* _Task requirements_: The data is to be set down once more, exactly as it reads.

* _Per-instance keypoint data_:
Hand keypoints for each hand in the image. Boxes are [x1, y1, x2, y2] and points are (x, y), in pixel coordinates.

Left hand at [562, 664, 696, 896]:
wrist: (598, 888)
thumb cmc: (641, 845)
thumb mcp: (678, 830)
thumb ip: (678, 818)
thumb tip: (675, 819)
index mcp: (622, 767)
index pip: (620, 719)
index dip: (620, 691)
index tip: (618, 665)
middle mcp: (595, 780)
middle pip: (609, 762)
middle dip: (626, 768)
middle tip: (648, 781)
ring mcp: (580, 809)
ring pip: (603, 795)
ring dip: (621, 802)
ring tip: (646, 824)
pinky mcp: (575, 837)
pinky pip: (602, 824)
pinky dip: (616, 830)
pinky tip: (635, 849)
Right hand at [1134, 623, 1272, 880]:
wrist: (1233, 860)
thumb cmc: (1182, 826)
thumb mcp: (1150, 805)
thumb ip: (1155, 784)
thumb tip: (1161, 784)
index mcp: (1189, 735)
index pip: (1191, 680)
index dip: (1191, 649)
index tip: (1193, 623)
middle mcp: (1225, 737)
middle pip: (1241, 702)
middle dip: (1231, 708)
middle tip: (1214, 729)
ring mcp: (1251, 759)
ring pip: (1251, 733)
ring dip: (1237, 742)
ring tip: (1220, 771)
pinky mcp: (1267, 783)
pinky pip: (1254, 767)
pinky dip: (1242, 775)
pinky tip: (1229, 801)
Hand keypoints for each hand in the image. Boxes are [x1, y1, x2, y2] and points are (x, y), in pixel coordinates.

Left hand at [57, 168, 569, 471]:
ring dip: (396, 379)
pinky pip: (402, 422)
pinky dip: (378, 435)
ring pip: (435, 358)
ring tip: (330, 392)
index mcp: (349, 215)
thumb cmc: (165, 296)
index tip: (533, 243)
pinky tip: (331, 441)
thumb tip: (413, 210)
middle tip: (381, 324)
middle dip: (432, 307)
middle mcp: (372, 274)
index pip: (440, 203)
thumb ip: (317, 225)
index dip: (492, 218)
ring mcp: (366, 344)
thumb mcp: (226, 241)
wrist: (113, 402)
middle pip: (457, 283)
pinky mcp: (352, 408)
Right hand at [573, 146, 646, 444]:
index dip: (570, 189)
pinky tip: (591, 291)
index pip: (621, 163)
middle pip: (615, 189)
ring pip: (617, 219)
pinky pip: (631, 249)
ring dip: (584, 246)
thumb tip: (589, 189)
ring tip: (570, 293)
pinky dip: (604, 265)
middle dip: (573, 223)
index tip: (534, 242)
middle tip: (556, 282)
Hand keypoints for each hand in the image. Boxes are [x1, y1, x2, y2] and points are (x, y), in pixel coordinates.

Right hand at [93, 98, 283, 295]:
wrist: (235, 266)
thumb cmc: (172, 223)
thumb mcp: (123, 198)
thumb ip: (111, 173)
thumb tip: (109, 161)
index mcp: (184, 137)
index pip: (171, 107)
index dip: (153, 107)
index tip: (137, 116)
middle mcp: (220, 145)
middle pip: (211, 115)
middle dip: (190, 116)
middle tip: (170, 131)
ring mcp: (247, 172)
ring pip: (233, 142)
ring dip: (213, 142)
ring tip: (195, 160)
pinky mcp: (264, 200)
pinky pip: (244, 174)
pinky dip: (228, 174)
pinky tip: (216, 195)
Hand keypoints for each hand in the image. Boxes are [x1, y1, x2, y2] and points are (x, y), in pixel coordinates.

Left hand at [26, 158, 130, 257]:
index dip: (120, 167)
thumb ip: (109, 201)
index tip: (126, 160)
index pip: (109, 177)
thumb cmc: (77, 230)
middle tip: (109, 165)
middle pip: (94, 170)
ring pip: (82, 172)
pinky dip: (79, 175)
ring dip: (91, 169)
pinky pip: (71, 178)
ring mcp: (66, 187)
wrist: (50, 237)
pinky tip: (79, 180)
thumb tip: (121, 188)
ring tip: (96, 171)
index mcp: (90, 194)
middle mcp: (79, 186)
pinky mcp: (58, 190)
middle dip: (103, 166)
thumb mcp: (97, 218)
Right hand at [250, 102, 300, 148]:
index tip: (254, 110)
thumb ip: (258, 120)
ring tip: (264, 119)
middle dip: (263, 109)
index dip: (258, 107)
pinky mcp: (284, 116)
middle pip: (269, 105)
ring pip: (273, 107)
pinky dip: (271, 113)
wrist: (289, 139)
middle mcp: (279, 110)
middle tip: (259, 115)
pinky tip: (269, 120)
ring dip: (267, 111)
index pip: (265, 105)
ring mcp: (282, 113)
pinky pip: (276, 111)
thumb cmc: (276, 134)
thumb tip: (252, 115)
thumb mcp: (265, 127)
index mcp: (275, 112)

* _Finished exercise_:
Hand keypoints for each hand in the image. Boxes are [x1, y1, x2, y2] and points are (x, y), in pixel coordinates.

Left hand at [562, 664, 696, 896]:
wrist: (598, 888)
thumb cmc: (641, 845)
thumb mcp: (678, 830)
thumb ip: (678, 818)
thumb tip: (675, 819)
index mcp: (622, 767)
index pip: (620, 719)
index dip: (620, 691)
index tip: (618, 665)
middle mcp: (595, 780)
middle pip: (609, 762)
middle dip: (626, 768)
middle tip: (648, 781)
ring mcp: (580, 809)
ring pip: (603, 795)
ring dip: (621, 802)
ring tip: (646, 824)
pinky mcp: (575, 837)
pinky pip: (602, 824)
pinky dip: (616, 830)
pinky tip: (635, 849)
Right hand at [1134, 623, 1272, 880]:
wrist: (1233, 860)
thumb cmc: (1182, 826)
thumb mcp: (1150, 805)
thumb ip: (1155, 784)
thumb tip: (1161, 784)
index mcp: (1189, 735)
index pip: (1191, 680)
index dip: (1191, 649)
index tip: (1193, 623)
middle mcp: (1225, 737)
middle pip: (1241, 702)
middle dip: (1231, 708)
middle tip: (1214, 729)
ring mcp: (1251, 759)
ring pip: (1251, 733)
ring dip: (1237, 742)
ring tip: (1220, 771)
pinky mcp: (1267, 783)
pinky pip: (1254, 767)
pinky dip: (1242, 775)
pinky tip: (1229, 801)
Hand keypoints for each hand in the image. Boxes are [x1, y1, x2, y2] and points are (x, y), in pixel coordinates.

Left hand at [57, 168, 569, 471]:
ring dip: (396, 379)
pinky pip: (402, 422)
pinky dip: (378, 435)
ring pip: (435, 358)
ring tip: (330, 392)
index mcp: (349, 215)
thumb cmc: (165, 296)
index tip: (533, 243)
pinky tip: (331, 441)
thumb tip: (413, 210)
middle tip: (381, 324)
middle dip: (432, 307)
middle mcp: (372, 274)
index pip: (440, 203)
thumb ip: (317, 225)
index dip: (492, 218)
ring mcp: (366, 344)
thumb mcp: (226, 241)
wrist: (113, 402)
middle pip: (457, 283)
pinky mcp: (352, 408)
Right hand at [573, 146, 646, 444]:
index dip: (570, 189)
pinky tip: (591, 291)
index pip: (621, 163)
middle pip: (615, 189)
ring pip: (617, 219)
pinky pip: (631, 249)
ring dip: (584, 246)
thumb tip: (589, 189)
ring tip: (570, 293)
pinky dip: (604, 265)
middle dip: (573, 223)
index tip: (534, 242)
middle tip: (556, 282)
Hand keypoints for each hand in the image. Boxes are [x1, y1, x2, y2] and points are (x, y), in pixel coordinates.

Right hand at [93, 98, 283, 295]:
wrist: (235, 266)
thumb cmc: (172, 223)
thumb mcp: (123, 198)
thumb ip: (111, 173)
thumb tip: (109, 161)
index mcp: (184, 137)
index pip: (171, 107)
index dip: (153, 107)
index tip: (137, 116)
middle mcp: (220, 145)
middle pip: (211, 115)
middle dip: (190, 116)
middle tip: (170, 131)
ring mcp: (247, 172)
ring pip: (233, 142)
ring dip: (213, 142)
ring tip: (195, 160)
pinky mcp: (264, 200)
pinky pip: (244, 174)
pinky dip: (228, 174)
pinky tip: (216, 195)
Hand keypoints for each hand in the image. Boxes are [x1, y1, x2, y2] and points are (x, y), in pixel coordinates.

Left hand at [26, 158, 130, 257]:
index dip: (120, 167)
thumb ip: (109, 201)
index tip: (126, 160)
index pip: (109, 177)
thumb cmc: (77, 230)
middle tip: (109, 165)
middle pip: (94, 170)
ring pip: (82, 172)
pinky dip: (79, 175)
ring dip: (91, 169)
pinky pip: (71, 178)
ring mcp: (66, 187)
wrist: (50, 237)
pinky tip: (79, 180)
thumb tip: (121, 188)
ring tip: (96, 171)
index mcp: (90, 194)
middle mcp: (79, 186)
pinky mcp: (58, 190)
middle dip: (103, 166)
thumb mcp: (97, 218)
Right hand at [250, 102, 300, 148]:
index tip: (254, 110)
thumb ip: (258, 120)
ring tip: (264, 119)
middle dip: (263, 109)
index dip: (258, 107)
pinky mcp: (284, 116)
middle pip: (269, 105)
ring pip: (273, 107)
pinky dip: (271, 113)
wrist: (289, 139)
middle mcp: (279, 110)
middle tip: (259, 115)
pinky tip: (269, 120)
ring dip: (267, 111)
index pip: (265, 105)
ring mcp: (282, 113)
pinky pip: (276, 111)
thumb cmc: (276, 134)
thumb tip: (252, 115)
thumb mcp: (265, 127)
index mcp: (275, 112)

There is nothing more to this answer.